Problem statement = Echo every line of text in the listing below, character for character, and omit the pictures.

Data items:
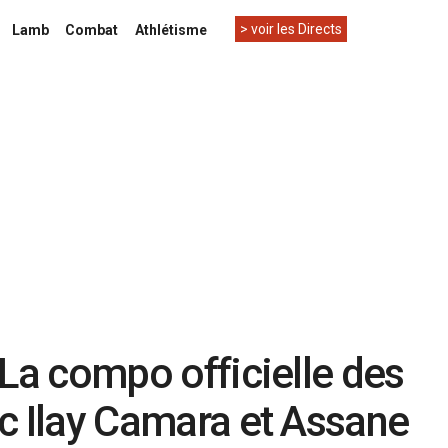
> voir les Directs
Lamb
Combat
Athlétisme
 La compo officielle des
c Ilay Camara et Assane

Answer space =
> voir les Directs
Lamb
Combat
Athlétisme
 La compo officielle des
c Ilay Camara et Assane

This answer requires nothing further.